I hope that’s what I can blame this heartsick feeling on anyway. PMS! Yes! I always feel more emotional and needy right before bleed week…

But it’s not just this week. I’ve been feeling this way ever since I walked away from you when you decided you couldn’t give me what I wanted. And I know that was the right thing to do, but then why do I miss you EVERY FUCKING DAY? 

You weren’t even that good to me. We were never in a committed relationship. You did whatever you wanted and saw me when you felt like it. I did the same, but I bet your mind wasn’t going as crazy as mine was. Maybe those were games both of us were playing or maybe you really just weren’t on the same level as me.

We’ve never been on the same level. You wanted me more and chased me for almost two years before I finally came around and fell for you. Maybe you were over it at that point. But I’ll never know because you are such an emotional warrior that you refuse to let me see you vulnerable. I was that way too until I fell in love with you. I thought you were slipping away and so I laid everything out on the table and now I’m left heartbroken.

And the funny thing is, I don’t even think we are right for each other. I think you and I both fell for the wrong person. We fight all the time and rarely give in to each other. How could we possibly survive a relationship? Yet I still want it…

I see and feel reminders of you all the time. I still wear your oversized T-shirt to bed. The pictures of you making out with me in the photo booth on my birthday are still hanging on my bulletin board. Your career is taking off again and I have to see your dumb little fans tweeting at you and leaving stupid messages on your Instagram. But it doesn’t matter because I know you like me best…

Why couldn’t we make it work? Why did you say you loved me and then claim you never said such a thing? Normally I see these things as the universe telling me, “Get out! It’s not meant to be!” But I cannot swallow that this time. Not after 3 and 1/2 years and after I saw that look in your eyes saying that it’s going to be hard but you want to make it work with me.

But then there is that other look where you cast your eyes down and mutter things like, “I just want to have fun”, which makes me think you are more of a boy than a man anyway. You could never give me the attention and affection that I need and deserve. Or could you?

I don’t feel like I’ve even experienced half of who you could be. I wonder if I closed your heart to me by brushing you off for so long. But I’m here now and I want you now. You said you loved me on four different occasions. I know I’m not the only one who wants it. 
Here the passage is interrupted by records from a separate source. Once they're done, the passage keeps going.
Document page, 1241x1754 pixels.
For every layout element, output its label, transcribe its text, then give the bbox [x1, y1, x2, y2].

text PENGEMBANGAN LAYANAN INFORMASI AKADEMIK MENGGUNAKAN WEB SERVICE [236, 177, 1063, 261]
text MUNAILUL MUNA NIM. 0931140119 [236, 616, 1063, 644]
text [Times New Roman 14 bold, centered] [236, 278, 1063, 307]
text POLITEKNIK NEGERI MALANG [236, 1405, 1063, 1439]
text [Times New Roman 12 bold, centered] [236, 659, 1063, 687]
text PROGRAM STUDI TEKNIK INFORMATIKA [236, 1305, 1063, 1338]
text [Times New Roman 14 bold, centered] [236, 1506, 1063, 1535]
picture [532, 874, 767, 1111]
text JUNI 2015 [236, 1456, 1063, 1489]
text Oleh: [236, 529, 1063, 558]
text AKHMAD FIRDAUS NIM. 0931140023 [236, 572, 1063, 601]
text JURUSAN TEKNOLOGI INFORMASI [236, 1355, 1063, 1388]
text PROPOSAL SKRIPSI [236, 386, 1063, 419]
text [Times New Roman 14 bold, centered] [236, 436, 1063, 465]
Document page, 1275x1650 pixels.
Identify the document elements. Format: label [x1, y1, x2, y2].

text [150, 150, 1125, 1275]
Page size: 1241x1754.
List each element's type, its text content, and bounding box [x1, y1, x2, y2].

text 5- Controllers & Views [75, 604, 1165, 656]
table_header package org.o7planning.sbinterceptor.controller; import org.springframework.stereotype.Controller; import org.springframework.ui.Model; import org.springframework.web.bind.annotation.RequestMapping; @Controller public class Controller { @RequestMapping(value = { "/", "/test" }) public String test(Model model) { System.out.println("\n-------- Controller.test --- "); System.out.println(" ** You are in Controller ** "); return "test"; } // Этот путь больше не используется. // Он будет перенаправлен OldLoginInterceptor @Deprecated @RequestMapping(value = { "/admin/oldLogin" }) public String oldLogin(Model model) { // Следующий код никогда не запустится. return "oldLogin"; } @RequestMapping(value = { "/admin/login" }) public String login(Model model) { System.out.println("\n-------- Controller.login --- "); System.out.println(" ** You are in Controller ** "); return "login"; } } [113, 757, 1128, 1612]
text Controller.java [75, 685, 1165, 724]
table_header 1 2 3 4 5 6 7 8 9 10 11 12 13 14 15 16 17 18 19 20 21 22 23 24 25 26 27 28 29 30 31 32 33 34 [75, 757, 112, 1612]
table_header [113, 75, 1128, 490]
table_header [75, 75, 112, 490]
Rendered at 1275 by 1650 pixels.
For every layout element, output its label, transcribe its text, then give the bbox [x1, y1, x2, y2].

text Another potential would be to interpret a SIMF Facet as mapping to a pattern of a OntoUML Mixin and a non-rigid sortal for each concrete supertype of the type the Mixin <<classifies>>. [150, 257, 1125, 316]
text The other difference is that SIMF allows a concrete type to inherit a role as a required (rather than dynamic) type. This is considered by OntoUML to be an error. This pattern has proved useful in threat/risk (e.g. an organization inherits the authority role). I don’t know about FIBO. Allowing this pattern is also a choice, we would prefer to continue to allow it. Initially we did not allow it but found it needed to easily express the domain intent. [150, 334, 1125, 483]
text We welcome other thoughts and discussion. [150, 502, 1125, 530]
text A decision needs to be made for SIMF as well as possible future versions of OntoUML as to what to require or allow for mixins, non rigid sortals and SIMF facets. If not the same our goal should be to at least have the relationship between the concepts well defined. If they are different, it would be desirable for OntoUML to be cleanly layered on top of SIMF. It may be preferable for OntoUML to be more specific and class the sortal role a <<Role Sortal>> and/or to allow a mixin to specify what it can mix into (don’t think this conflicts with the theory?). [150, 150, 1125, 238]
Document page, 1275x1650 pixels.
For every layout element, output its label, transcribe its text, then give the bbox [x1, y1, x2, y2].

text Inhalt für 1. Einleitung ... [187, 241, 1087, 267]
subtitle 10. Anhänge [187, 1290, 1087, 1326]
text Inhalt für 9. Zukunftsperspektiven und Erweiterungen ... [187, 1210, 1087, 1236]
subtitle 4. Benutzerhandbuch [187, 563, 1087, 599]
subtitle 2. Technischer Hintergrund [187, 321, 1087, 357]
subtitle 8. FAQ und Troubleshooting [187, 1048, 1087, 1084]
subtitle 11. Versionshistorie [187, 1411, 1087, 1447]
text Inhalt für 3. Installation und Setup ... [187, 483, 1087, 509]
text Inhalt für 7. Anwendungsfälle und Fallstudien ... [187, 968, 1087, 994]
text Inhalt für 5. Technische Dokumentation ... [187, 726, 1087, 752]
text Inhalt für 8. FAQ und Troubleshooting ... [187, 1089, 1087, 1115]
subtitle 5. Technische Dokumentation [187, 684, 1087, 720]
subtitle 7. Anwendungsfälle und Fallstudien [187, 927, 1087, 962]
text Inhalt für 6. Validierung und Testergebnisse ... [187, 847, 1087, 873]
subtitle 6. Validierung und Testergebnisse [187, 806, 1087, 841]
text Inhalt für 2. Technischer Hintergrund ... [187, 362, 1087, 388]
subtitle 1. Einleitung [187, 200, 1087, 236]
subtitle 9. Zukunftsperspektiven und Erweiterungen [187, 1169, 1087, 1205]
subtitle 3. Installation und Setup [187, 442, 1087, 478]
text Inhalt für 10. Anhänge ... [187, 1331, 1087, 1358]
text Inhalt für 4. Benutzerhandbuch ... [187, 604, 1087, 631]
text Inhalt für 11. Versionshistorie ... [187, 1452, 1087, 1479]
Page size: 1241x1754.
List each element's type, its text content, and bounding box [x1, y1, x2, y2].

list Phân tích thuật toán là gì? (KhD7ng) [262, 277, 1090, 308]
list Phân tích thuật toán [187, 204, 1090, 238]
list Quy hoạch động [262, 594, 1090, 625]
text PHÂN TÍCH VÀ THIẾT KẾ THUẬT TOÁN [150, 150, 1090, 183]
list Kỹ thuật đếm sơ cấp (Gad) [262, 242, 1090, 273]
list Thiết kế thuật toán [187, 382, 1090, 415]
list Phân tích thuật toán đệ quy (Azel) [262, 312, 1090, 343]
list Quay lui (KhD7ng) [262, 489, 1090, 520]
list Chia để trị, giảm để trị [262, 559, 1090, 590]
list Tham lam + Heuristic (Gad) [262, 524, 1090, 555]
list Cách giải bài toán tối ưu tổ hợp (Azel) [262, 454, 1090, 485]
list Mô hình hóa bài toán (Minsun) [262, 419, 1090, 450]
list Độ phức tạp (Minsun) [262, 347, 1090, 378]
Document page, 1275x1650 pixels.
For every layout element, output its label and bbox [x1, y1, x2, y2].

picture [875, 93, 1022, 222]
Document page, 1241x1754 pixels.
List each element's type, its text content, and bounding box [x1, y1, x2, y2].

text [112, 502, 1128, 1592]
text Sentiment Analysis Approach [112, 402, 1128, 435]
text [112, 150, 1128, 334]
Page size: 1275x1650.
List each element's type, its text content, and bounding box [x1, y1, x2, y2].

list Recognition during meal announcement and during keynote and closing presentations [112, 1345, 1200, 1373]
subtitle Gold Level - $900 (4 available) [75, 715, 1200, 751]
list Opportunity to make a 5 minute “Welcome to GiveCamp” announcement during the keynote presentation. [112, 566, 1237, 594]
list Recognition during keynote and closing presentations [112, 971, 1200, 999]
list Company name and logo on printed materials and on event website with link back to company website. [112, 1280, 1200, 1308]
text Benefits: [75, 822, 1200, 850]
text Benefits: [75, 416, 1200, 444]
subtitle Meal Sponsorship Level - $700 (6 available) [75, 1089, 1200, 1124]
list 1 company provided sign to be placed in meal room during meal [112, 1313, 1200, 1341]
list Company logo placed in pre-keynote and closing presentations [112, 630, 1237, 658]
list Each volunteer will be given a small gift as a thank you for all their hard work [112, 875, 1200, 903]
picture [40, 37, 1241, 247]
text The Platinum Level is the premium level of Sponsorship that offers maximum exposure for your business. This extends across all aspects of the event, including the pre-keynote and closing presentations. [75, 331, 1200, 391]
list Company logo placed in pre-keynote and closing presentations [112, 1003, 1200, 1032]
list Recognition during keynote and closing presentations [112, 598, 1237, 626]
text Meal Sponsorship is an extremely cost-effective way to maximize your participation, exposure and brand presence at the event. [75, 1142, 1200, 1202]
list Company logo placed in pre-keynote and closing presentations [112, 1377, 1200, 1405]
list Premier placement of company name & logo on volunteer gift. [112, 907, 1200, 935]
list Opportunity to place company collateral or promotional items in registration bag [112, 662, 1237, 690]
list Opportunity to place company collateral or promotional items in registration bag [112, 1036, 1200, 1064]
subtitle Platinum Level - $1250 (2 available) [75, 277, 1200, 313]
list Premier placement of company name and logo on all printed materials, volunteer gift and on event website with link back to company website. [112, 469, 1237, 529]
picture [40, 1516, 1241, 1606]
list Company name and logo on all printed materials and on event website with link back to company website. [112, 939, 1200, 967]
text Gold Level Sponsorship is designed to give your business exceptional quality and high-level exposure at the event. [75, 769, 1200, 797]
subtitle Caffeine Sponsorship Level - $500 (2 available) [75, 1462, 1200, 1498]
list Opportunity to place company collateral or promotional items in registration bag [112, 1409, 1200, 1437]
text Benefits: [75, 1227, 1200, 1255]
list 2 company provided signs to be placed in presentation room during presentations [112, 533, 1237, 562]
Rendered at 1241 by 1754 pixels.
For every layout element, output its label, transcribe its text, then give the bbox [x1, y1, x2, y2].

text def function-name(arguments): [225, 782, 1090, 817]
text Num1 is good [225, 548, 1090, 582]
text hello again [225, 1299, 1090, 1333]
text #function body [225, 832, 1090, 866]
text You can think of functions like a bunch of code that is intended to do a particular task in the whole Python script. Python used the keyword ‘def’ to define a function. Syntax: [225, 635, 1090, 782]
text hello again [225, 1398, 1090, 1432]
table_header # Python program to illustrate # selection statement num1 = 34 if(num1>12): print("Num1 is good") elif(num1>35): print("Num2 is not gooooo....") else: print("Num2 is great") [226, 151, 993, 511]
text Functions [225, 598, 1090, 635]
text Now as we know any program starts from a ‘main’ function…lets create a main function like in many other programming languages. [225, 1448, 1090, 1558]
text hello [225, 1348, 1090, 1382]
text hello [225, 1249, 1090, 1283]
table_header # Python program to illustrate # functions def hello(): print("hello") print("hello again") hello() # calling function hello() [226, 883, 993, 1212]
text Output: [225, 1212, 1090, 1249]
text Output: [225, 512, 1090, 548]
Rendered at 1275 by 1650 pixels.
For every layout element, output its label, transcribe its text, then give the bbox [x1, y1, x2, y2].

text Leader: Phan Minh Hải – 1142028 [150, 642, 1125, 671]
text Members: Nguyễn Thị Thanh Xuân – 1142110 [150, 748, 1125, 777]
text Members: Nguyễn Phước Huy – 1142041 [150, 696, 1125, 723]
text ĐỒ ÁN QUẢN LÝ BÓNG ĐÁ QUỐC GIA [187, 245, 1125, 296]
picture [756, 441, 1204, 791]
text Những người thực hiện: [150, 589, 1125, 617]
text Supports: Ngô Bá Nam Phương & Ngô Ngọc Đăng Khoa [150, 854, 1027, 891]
The first time this ended was easier. I just thought to myself, “well, I guess I have to move on now.” But then you came BACK and made me THINK that you wanted to really go for it. But then you chickened out.

I KNOW I’m just like your ex. You tell me all the time. I KNOW that you guys fought a lot too and that it took a toll on you. I KNOW that we technically have astrological signs that clash. I’m scared about that too. But I would rather fight with you then be with anyone else. 

There are SO MANY men in this town. WHY do I bother giving you any minute of my time and thoughts and energy?! 

Because I love you. 

And I will continue to love you and miss you until there is someone else I guess.